### What is being asked
Return all lines of the data in which the string "after" occurs.
(Beginning of Extracted data)
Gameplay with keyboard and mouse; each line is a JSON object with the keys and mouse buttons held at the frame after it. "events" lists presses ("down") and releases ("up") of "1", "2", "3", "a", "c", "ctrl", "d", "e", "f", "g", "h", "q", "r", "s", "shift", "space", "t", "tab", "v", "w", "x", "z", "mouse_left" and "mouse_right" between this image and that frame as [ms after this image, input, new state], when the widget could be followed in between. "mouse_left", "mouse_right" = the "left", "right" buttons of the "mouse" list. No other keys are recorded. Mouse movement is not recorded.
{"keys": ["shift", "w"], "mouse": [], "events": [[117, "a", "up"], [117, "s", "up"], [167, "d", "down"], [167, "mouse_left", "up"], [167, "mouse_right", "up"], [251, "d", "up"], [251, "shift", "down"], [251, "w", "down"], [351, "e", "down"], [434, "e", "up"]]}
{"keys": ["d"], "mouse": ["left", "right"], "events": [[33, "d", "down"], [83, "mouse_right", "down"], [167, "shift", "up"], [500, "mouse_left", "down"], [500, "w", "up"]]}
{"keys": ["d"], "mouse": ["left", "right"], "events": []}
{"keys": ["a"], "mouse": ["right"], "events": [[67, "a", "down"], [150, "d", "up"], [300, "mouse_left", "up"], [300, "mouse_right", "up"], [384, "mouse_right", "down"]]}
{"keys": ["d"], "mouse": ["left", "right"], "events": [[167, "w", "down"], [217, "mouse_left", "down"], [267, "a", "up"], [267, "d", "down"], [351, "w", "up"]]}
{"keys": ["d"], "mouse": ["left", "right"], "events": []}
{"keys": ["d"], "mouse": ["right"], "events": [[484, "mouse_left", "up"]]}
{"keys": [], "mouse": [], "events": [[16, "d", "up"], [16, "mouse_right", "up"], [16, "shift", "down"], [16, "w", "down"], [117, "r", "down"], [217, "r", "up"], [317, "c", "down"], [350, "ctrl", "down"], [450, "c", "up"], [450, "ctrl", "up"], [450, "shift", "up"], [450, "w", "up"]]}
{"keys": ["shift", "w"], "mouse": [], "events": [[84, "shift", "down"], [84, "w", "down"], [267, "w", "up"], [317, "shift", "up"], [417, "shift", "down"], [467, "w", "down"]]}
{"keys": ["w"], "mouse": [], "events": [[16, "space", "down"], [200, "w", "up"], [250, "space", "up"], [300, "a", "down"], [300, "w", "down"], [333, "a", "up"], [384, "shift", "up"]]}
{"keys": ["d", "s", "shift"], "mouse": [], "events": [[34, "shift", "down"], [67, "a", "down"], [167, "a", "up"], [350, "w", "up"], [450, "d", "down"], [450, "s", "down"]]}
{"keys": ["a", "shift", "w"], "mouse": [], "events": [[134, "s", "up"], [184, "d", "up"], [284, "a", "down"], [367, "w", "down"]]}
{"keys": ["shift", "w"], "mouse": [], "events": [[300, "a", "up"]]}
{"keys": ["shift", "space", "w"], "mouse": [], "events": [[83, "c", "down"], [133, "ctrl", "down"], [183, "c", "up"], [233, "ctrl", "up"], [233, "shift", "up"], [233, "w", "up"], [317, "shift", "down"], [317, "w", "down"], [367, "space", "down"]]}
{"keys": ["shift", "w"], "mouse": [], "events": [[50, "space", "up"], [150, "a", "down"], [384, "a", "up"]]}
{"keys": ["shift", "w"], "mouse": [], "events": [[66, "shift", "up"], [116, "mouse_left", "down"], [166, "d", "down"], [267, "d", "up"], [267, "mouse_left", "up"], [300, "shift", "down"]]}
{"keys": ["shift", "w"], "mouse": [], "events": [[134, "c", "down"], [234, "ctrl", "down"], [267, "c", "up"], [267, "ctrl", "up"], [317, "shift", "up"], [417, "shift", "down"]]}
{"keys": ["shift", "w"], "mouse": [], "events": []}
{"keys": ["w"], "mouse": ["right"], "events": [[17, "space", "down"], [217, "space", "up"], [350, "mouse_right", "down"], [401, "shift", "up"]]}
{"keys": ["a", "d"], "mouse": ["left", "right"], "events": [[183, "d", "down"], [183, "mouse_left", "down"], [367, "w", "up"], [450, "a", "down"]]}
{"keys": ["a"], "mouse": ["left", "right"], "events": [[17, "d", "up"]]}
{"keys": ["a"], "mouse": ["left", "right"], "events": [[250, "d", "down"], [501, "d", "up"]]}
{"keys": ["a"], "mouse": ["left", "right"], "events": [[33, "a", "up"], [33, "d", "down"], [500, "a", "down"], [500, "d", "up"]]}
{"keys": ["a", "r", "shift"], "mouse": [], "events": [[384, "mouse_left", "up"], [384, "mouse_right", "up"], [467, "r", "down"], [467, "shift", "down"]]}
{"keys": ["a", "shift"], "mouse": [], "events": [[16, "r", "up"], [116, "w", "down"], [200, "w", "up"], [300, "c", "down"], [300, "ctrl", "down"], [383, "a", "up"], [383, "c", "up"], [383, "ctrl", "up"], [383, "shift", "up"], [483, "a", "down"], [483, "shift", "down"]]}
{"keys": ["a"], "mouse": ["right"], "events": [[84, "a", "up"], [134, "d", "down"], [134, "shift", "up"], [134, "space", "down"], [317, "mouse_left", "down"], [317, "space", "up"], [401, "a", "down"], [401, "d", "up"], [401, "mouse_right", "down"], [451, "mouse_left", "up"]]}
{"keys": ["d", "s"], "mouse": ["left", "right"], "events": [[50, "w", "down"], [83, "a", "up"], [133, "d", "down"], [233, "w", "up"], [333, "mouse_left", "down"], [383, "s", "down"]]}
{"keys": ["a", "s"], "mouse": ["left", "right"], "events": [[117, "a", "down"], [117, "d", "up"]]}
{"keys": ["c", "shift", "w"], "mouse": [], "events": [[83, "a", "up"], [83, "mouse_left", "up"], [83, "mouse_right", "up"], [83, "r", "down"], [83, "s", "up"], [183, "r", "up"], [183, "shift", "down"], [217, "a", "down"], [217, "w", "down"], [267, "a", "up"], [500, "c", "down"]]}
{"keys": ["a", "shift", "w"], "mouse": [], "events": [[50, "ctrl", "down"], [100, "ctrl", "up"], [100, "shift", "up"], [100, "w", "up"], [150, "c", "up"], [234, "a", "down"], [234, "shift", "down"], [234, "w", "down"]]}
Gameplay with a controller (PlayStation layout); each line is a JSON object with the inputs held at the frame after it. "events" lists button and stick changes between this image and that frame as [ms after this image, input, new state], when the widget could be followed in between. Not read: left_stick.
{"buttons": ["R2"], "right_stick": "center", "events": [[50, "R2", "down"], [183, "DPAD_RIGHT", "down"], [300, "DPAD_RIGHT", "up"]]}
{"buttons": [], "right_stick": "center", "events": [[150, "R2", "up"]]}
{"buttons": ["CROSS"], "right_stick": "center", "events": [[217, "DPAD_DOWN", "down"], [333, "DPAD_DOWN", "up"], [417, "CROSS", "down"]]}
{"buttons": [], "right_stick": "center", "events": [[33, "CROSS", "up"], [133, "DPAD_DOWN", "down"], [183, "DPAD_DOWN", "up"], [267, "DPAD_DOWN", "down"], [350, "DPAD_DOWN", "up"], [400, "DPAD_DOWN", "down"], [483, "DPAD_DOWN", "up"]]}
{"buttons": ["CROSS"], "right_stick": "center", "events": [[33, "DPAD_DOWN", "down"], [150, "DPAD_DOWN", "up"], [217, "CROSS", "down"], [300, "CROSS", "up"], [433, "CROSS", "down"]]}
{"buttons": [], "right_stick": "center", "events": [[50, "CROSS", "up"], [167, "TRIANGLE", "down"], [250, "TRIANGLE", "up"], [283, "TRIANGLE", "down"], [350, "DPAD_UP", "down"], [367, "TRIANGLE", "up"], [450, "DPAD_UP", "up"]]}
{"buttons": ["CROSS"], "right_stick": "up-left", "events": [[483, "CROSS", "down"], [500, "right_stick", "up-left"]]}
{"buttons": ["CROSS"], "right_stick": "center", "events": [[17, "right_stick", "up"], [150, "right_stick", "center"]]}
(End of Extracted data)
### Reply
Gameplay with keyboard and mouse; each line is a JSON object with the keys and mouse buttons held at the frame after it. "events" lists presses ("down") and releases ("up") of "1", "2", "3", "a", "c", "ctrl", "d", "e", "f", "g", "h", "q", "r", "s", "shift", "space", "t", "tab", "v", "w", "x", "z", "mouse_left" and "mouse_right" between this image and that frame as [ms after this image, input, new state], when the widget could be followed in between. "mouse_left", "mouse_right" = the "left", "right" buttons of the "mouse" list. No other keys are recorded. Mouse movement is not recorded.
Gameplay with a controller (PlayStation layout); each line is a JSON object with the inputs held at the frame after it. "events" lists button and stick changes between this image and that frame as [ms after this image, input, new state], when the widget could be followed in between. Not read: left_stick.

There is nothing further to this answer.